Working with Nature

In Working with Nature, natural resources and services provided by nature contribute to the well-being of current and future generations. A paradigm shift towards a holistic approach was realised, together with a transformation of production methods and consumption – the ‘green economy’. There is an explicit balancing of the services that nature provides. This situation is being realised by green frontrunners from society, business, research and government. Education about what nature does, cooperating in innovation networks and pricing of external costs of production and consumption play an important role.


Working with Nature focuses on the contributions of nature to the well-being of current and future generations, while avoiding the depletion of natural resources.

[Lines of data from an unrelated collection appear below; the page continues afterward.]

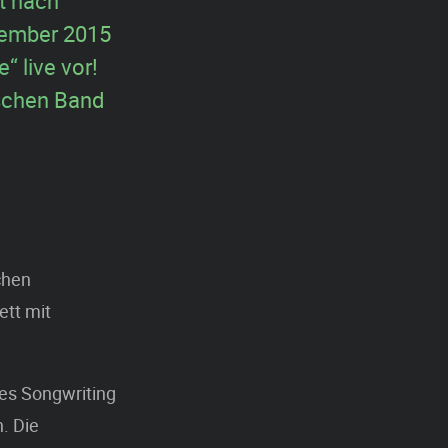
t nach
tember 2015
“ live vor!
ischen Band
chen
ett mit
mes Songwriting
. Die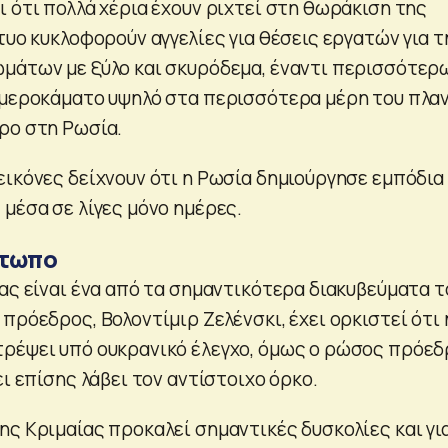
 ότι πολλά χέρια έχουν ριχτεί στη θωράκιση της
τυο κυκλοφορούν αγγελίες για θέσεις εργατών για τ
μάτων με ξύλο και σκυρόδεμα, έναντι περισσότερ
 μεροκάματο υψηλό στα περισσότερα μέρη του πλα
ρο στη Ρωσία.
εικόνες δείχνουν ότι η Ρωσία δημιούργησε εμπόδια
 μέσα σε λίγες μόνο ημέρες.
έτωπο
ίας είναι ένα από τα σημαντικότερα διακυβεύματα τ
πρόεδρος, Βολοντίμιρ Ζελένσκι, έχει ορκιστεί ότι 
ρέψει υπό ουκρανικό έλεγχο, όμως ο ρώσος πρόεδ
ει επίσης λάβει τον αντίστοιχο όρκο.
ης Κριμαίας προκαλεί σημαντικές δυσκολίες και γι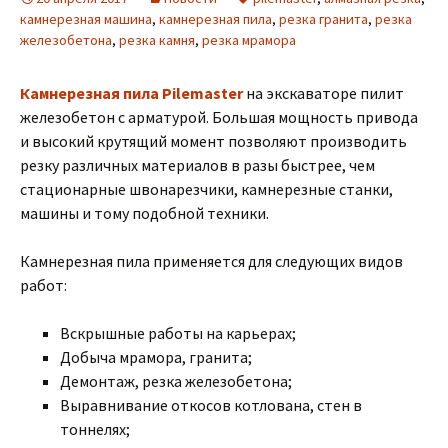
камнерезная машина
,
камнерезная пила
,
резка гранита
,
резка
железобетона
,
резка камня
,
резка мрамора
Камнерезная пила Pilemaster
на экскаваторе пилит
железобетон с арматурой. Большая мощность привода
и высокий крутящий момент позволяют производить
резку различных материалов в разы быстрее, чем
стационарные швонарезчики, камнерезные станки,
машины и тому подобной техники.
Камнерезная пила применяется для следующих видов
работ:
Вскрышные работы на карьерах;
Добыча мрамора, гранита;
Демонтаж, резка железобетона;
Выравнивание откосов котлована, стен в
тоннелях;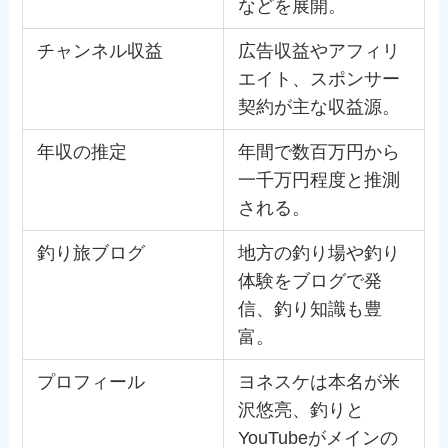
などを展開。
チャンネル収益
広告収益やアフィリ
エイト、スポンサー
契約が主な収益源。
年収の推定
年間で数百万円から
一千万円程度と推測
される。
釣り旅ブログ
地方の釣り場や釣り
体験をブログで発
信、釣り知識も豊
富。
プロフィール
ヨネスケは本名が米
沢悠亮、釣りと
YouTubeがメインの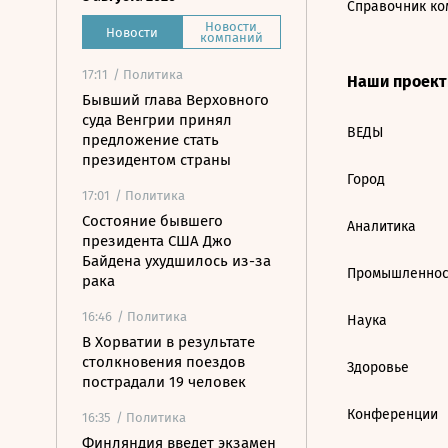
Справочник ко
Новости
Новости
компаний
17:11
/ Политика
Наши проек
Бывший глава Верховного
суда Венгрии принял
ВЕДЫ
предложение стать
президентом страны
Город
17:01
/ Политика
Состояние бывшего
Аналитика
президента США Джо
Байдена ухудшилось из-за
Промышленнос
рака
16:46
/ Политика
Наука
В Хорватии в результате
столкновения поездов
Здоровье
пострадали 19 человек
Конференции
16:35
/ Политика
Финляндия введет экзамен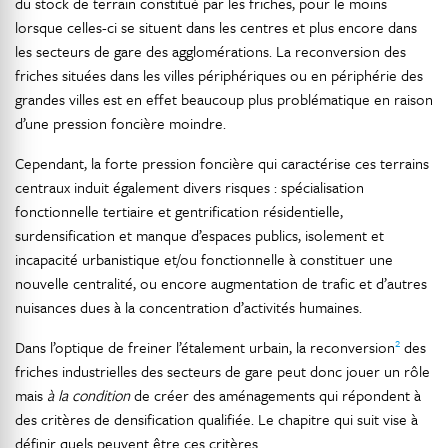
du stock de terrain constitué par les friches, pour le moins
lorsque celles-ci se situent dans les centres et plus encore dans
les secteurs de gare des agglomérations. La reconversion des
friches situées dans les villes périphériques ou en périphérie des
grandes villes est en effet beaucoup plus problématique en raison
d’une pression foncière moindre.
Cependant, la forte pression foncière qui caractérise ces terrains
centraux induit également divers risques : spécialisation
fonctionnelle tertiaire et gentrification résidentielle,
surdensification et manque d’espaces publics, isolement et
incapacité urbanistique et/ou fonctionnelle à constituer une
nouvelle centralité, ou encore augmentation de trafic et d’autres
nuisances dues à la concentration d’activités humaines.
2
Dans l’optique de freiner l’étalement urbain, la reconversion
des
friches industrielles des secteurs de gare peut donc jouer un rôle
mais
à la condition
de créer des aménagements qui répondent à
des critères de densification qualifiée. Le chapitre qui suit vise à
définir quels peuvent être ces critères.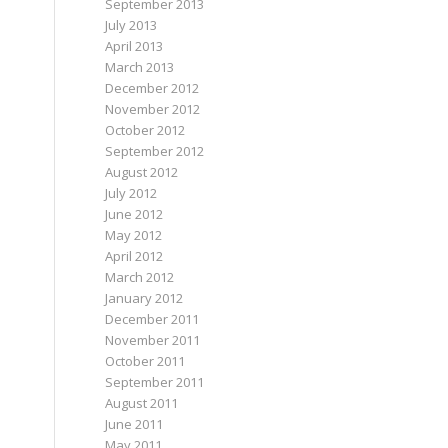
September 2013
July 2013
April 2013
March 2013
December 2012
November 2012
October 2012
September 2012
August 2012
July 2012
June 2012
May 2012
April 2012
March 2012
January 2012
December 2011
November 2011
October 2011
September 2011
August 2011
June 2011
May 2011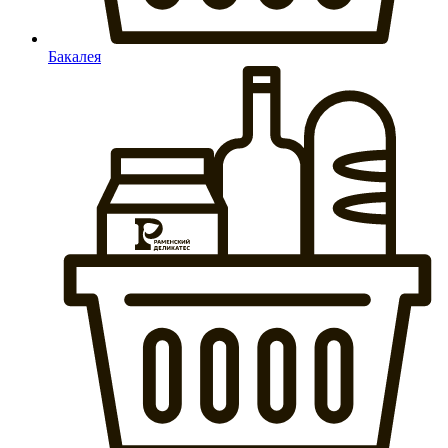
Бакалея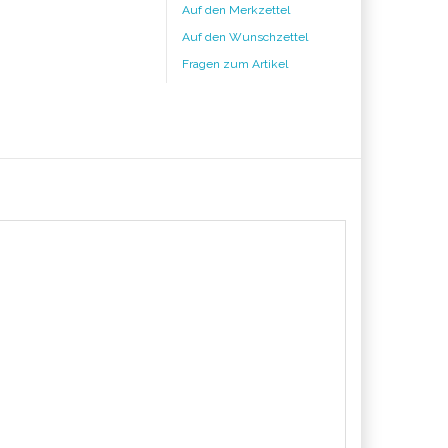
Auf den Merkzettel
Auf den Wunschzettel
Fragen zum Artikel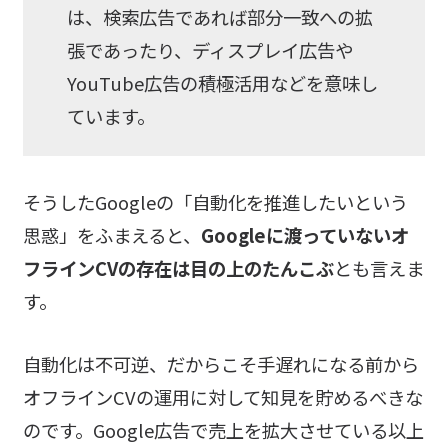
は、検索広告であれば部分一致への拡
張であったり、ディスプレイ広告や
YouTube広告の積極活用などを意味し
ています。
そうしたGoogleの「自動化を推進したいという
思惑」をふまえると、
Googleに渡っていないオ
フラインCVの存在は目の上のたんこぶ
とも言えま
す。
自動化は不可逆、だからこそ手遅れになる前から
オフラインCVの運用に対して知見を貯めるべきな
のです。Google広告で売上を拡大させている以上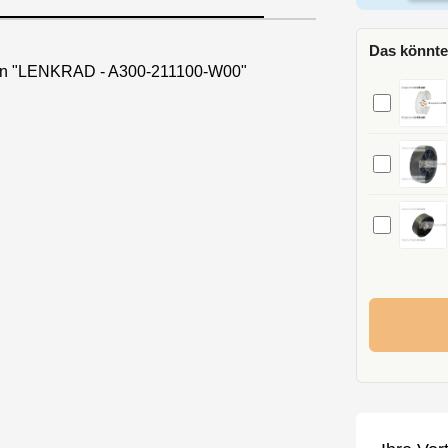
Das könnte
nen "LENKRAD - A300-211100-W00"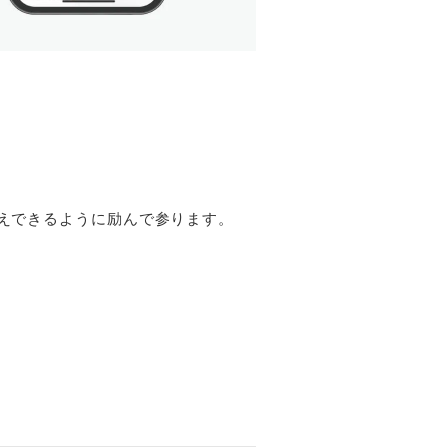
えできるように励んで参ります。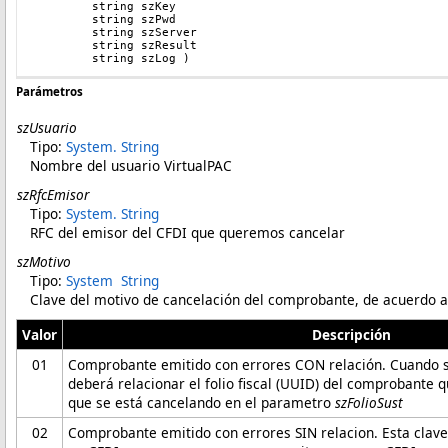
        string
 szKey
        string
 szPwd
	string szServer
        string
 szResult
        string
 szLog 
)
Parámetros
szUsuario
Tipo:
System
.
String
Nombre del usuario VirtualPAC
szRfcEmisor
Tipo:
System
.
String
RFC del emisor del CFDI que queremos cancelar
szMotivo
Tipo:
System
String
Clave del motivo de cancelación del comprobante, de acuerdo a 
Valor
Descripción
01
Comprobante emitido con errores CON relación. Cuando se 
deberá relacionar el folio fiscal (UUID) del comprobante 
que se está cancelando en el parametro
szFolioSust
02
Comprobante emitido con errores SIN relacion. Esta clave 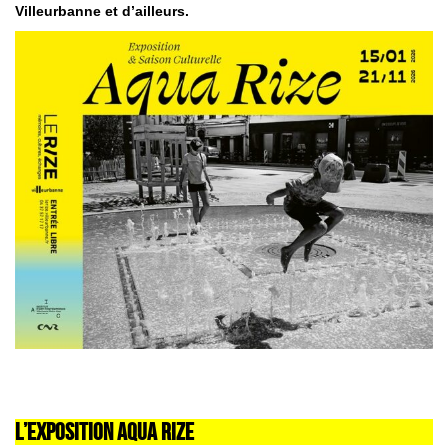
Villeurbanne et d’ailleurs.
L’EXPOSITION AQUA RIZE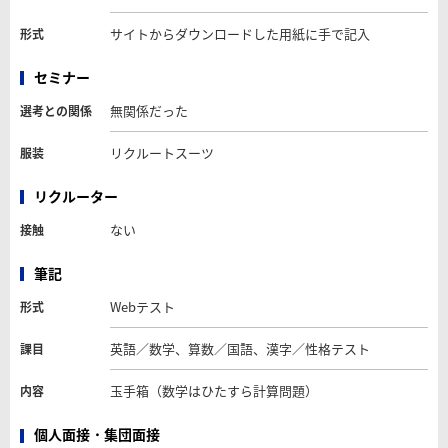
サイトからダウンロードした用紙に手で記入
形式
セミナー
無関係だった
選考との関係
リクルートスーツ
服装
リクルーター
ない
接触
筆記
Webテスト
形式
英語／数学、算数／国語、漢字／性格テスト
課目
玉手箱（数学はひたすら計算問題）
内容
個人面接・集団面接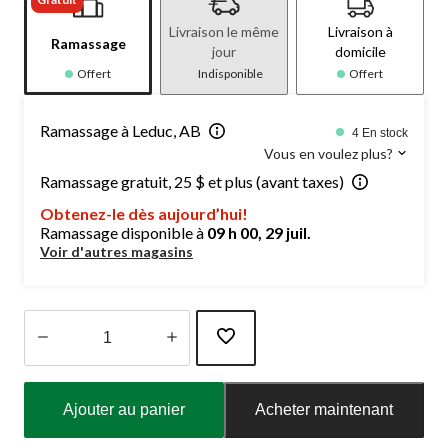
Livraison le même
Livraison à
Ramassage
jour
domicile
Offert
Indisponible
Offert
Ramassage à Leduc, AB
4 En stock
Vous en voulez plus?
Ramassage gratuit, 25 $ et plus (avant taxes)
Obtenez-le dès aujourd’hui!
Ramassage disponible à
09 h 00, 29 juil.
Voir d'autres magasins
Quantité
mise
Ajouter au panier
Acheter maintenant
à
jour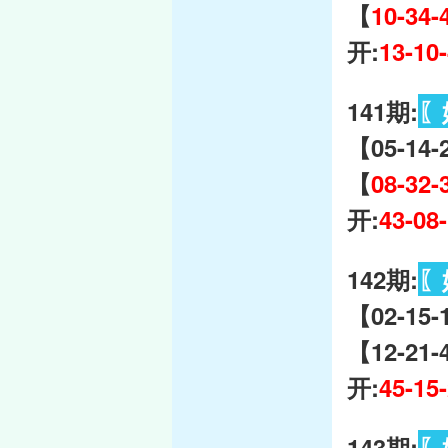
【
10-34-
开:
13-10
141期:
〖
【05-14-
【
08-32-
开:
43-08
142期:
〖
【02-15-
【12-21
开:
45-15
143期:
〖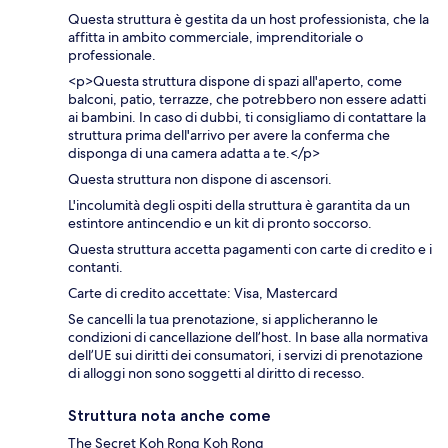
Questa struttura è gestita da un host professionista, che la
affitta in ambito commerciale, imprenditoriale o
professionale.
<p>Questa struttura dispone di spazi all'aperto, come
balconi, patio, terrazze, che potrebbero non essere adatti
ai bambini. In caso di dubbi, ti consigliamo di contattare la
struttura prima dell'arrivo per avere la conferma che
disponga di una camera adatta a te.</p>
Questa struttura non dispone di ascensori.
L'incolumità degli ospiti della struttura è garantita da un
estintore antincendio e un kit di pronto soccorso.
Questa struttura accetta pagamenti con carte di credito e i
contanti.
Carte di credito accettate: Visa, Mastercard
Se cancelli la tua prenotazione, si applicheranno le
condizioni di cancellazione dell’host. In base alla normativa
dell’UE sui diritti dei consumatori, i servizi di prenotazione
di alloggi non sono soggetti al diritto di recesso.
Struttura nota anche come
The Secret Koh Rong Koh Rong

In this perspective, by 2050, the economy has been transformed into a green economy. This is an economy in which goods are produced and consumed in ways that ensure natural resources are not depleted, and where people optimally use the services that nature provides.

Nature is situated in places and managed in ways that optimise the sustainable delivery of the services that nature provides. Large nature areas are well protected, since they provide important services, such as timber, drinking water, renewable energy, and protection against flooding and avalanches.

Agriculture is focused on the efficient use of resources and nature services. It includes, for instance, the ‘smart’ combination of the production of food, feed, fibre or fuel with the conservation of nature. Natural processes, such as soil biodiversity, pollination and pest control, support agricultural production.

By 2050, upstream river areas, slopes of mountains and hills have been re-natured to protect the lower lying areas against flooding and avalanches. In downstream river areas, rivers have room to meander to prevent flooding. Dams used for hydropower or water irrigation are combined with fish ladders to allow fish migration.

By 2050, cities have been substantially greened. Small and large parks used for water retention, urban farming areas for local food production, street trees for reducing heath stress are all examples of such greening. Most new buildings are made of recycled materials and are recyclable themselves.


  • The state of nature in 2050 is being realised by frontrunners in sustainability: key persons from business (agriculture, industry), finance (insurance, pensions), the health sector (hospitals, nursing homes), NGOs (nature organisations, citizen organisations), and knowledge institutes (schools, research institutes).
  • The paradigm shift and the subsequent transformation towards a green economy were stimulated by ‘transformation governance’. This governance mode is mainly based on cooperation across various production chains, such as those of food, feed, fibre, pharmaceuticals, chemicals and energy.
  • The EU and its Member States stimulated this transformation towards a green economy by enabling innovation. They are, partly or fully, removing the risks to innovators, so that these would be willing and able to participate.